McLaren denies reliability crisis


McLaren insists it is not amid a reliability crisis, despite Lewis Hamilton's string of problems continuing with his Abu Dhabi Grand Prix retirement.

Hamilton lost an almost certain victory at the Yas Marina circuit due to a fuel pump failure, which was the latest in a run of issues to have hit the team.

His team-mate Jenson Button retired with a fuel pump problem in Italy, while Hamilton was struck with a gearbox failure in Singapore and suspension/anti-roll bar problems in Korea and Japan.

That run of breakages has led to McLaren falling out of contention in the Formula 1 world championship battles, but technical director Paddy Lowe has denied that this is evidence of a systematic problem.

"It is just a matter of chance really. It has fallen that way," said Lowe, when asked by AUTOSPORT about why there had been a run of reliability problems.

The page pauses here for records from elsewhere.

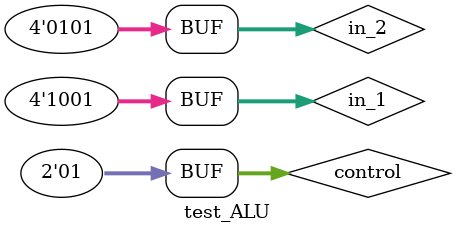
<source format=v>
`timescale 1ns / 1ps


module test_ALU;

	// Inputs
	reg [3:0] in_1;
	reg [3:0] in_2;
	reg [1:0] control;

	// Outputs
	wire [4:0] out;

	// Instantiate the Unit Under Test (UUT)
	ALU uut (
		.in_1(in_1), 
		.in_2(in_2), 
		.control(control), 
		.out(out)
	);

	initial begin
		// Initialize Inputs
		in_1 = 0;
		in_2 = 0;
		control = 0;

		// Wait 100 ns for global reset to finish
		#100;
		
		in_1 = 5;
		in_2 = 12;
		control = 0;
		#100;
		
		in_1 = 3;
		in_2 = 8;
		control = 1;
		#100;
		
		in_1 = 3;
		in_2 = 2;
		control = 2;
		#100;
		
		in_1 = 14;
		in_2 = 8;
		control = 3;
		#100;
		
		in_1 = 3;
		in_2 = 10;
		control = 2;
		#100;
		
		in_1 = 9;
		in_2 = 5;
		control = 1;
		#100;
        
		// Add stimulus here

	end
      
endmodule


</source>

"If we analyse the total mileage of this car and the number of faults that either did or would have stopped you in a race, this car has been the most reliable car since I started recording it.

"It doesn't feel that way because so many of those problems have occurred in actual races when we have been in the lead, for instance. But that is the way that dice have fallen. They are all unrelated."

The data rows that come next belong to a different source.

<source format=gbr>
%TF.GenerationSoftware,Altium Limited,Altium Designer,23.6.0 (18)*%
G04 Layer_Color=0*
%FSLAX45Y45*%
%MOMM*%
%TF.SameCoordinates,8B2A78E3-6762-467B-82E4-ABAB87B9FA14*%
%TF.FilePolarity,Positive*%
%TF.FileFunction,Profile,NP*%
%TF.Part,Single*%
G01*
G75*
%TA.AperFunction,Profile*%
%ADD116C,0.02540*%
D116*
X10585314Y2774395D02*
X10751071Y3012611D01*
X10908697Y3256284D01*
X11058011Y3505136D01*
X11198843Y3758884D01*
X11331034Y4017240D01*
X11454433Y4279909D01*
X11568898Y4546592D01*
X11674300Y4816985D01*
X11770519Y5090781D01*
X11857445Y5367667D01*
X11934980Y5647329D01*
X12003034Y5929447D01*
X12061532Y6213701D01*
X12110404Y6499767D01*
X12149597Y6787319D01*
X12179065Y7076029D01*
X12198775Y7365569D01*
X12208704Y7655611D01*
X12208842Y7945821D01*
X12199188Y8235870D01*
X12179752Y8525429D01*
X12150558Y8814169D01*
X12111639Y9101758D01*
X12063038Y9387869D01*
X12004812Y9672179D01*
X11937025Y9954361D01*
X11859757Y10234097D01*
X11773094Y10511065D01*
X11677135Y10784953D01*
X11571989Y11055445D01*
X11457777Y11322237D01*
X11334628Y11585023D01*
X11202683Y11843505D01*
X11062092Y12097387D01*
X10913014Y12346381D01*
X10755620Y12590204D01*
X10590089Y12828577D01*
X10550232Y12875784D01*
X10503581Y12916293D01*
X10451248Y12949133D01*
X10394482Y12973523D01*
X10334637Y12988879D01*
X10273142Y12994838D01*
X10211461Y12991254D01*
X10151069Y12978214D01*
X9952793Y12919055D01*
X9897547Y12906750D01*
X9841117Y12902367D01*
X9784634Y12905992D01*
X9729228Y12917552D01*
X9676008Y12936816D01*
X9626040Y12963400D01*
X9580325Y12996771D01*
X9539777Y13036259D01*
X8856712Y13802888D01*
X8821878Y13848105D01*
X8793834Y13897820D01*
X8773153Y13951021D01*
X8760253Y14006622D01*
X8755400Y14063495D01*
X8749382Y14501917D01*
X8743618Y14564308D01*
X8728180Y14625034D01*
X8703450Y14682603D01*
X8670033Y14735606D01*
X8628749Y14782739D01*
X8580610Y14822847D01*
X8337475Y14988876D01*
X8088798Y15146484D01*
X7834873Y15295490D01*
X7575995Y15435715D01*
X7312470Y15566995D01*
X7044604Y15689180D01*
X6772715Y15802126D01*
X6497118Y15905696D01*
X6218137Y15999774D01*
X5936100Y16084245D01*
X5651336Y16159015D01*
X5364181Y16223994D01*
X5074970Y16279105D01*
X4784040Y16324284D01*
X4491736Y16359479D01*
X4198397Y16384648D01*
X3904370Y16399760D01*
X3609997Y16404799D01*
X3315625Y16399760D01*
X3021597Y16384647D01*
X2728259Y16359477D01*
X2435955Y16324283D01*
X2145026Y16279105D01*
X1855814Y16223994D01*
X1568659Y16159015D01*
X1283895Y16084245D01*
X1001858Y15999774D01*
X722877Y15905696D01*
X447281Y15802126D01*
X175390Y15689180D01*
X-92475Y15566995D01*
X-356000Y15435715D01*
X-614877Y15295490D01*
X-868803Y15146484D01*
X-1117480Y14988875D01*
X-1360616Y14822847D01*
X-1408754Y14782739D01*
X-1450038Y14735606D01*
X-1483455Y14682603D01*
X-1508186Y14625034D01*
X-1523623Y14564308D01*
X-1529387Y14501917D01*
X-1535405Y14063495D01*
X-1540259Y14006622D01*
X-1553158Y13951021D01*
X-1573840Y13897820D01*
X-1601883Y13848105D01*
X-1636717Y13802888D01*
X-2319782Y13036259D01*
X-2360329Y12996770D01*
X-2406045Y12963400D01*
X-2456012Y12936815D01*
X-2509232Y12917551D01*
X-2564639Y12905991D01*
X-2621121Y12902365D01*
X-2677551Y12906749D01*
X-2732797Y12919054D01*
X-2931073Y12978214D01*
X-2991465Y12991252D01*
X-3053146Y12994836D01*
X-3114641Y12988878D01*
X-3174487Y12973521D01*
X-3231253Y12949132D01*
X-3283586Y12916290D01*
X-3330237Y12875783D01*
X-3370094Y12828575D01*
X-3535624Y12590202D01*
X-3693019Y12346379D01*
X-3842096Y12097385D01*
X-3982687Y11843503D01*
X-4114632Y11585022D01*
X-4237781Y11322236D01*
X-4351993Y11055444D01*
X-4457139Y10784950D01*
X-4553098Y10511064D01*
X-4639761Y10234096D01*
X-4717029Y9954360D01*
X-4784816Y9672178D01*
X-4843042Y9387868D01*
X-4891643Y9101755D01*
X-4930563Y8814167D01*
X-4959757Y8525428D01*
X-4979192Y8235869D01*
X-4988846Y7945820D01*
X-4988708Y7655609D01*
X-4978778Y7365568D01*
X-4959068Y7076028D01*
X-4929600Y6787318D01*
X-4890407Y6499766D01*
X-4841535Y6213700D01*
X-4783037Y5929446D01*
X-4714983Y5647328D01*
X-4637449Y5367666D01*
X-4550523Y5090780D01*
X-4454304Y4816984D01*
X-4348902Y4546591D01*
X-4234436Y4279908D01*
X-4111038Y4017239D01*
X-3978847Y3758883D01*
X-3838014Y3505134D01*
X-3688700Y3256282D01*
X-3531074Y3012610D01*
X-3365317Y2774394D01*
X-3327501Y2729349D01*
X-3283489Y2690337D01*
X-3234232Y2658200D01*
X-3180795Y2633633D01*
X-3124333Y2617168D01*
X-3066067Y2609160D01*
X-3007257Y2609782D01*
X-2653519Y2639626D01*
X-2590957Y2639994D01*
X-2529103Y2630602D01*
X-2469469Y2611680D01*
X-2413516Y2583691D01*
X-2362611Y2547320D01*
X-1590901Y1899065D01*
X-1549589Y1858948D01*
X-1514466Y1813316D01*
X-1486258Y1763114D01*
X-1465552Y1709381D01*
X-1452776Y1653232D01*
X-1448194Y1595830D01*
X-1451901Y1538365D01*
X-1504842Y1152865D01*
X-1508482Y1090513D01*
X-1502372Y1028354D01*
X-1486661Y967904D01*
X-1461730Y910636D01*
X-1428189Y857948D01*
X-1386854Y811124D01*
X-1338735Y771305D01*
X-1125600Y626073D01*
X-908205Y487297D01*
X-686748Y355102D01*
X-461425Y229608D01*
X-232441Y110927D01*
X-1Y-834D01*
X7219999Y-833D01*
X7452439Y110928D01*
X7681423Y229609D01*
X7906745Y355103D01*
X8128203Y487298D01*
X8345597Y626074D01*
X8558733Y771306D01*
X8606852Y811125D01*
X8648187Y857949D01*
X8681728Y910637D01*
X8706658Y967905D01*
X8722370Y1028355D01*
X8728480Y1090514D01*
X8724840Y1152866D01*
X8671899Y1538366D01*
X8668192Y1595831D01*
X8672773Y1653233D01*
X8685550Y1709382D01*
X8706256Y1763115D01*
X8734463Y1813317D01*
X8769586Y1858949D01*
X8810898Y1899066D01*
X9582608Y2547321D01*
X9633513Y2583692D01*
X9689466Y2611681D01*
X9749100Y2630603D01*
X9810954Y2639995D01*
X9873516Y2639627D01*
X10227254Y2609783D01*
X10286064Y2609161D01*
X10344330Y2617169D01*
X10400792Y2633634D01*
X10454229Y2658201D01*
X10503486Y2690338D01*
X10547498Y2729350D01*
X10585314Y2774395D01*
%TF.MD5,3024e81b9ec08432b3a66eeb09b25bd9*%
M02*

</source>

Lowe said that the lack of a link between the failures means there is no specific area the team can focus on to improve matters.

He believes a more widespread look at where steps forward can be made is required.

"If you have a chronic issue, you can go and address that one thing," he said. "But the things that have just happened are unlikely to happen again.

"It is a matter of general unreliability and you have to keep improving the game. We have improved it. It is better this year than last year and the year before - although it doesn't look like that or feel like that. So we just have to keep getting better."

Lowe said that Hamilton's problem in Abu Dhabi had been a big surprise, because the design of the fuel pump had been trouble-free for years.

"That was a failure of the high-pressure pump, which is a mechanical unit," he said. "That is a pump we have been running for 10 years without changing design, so it was a massive disappointment for us.

"It is something we are still investigating, and we are not absolutely clear what has gone wrong, even now."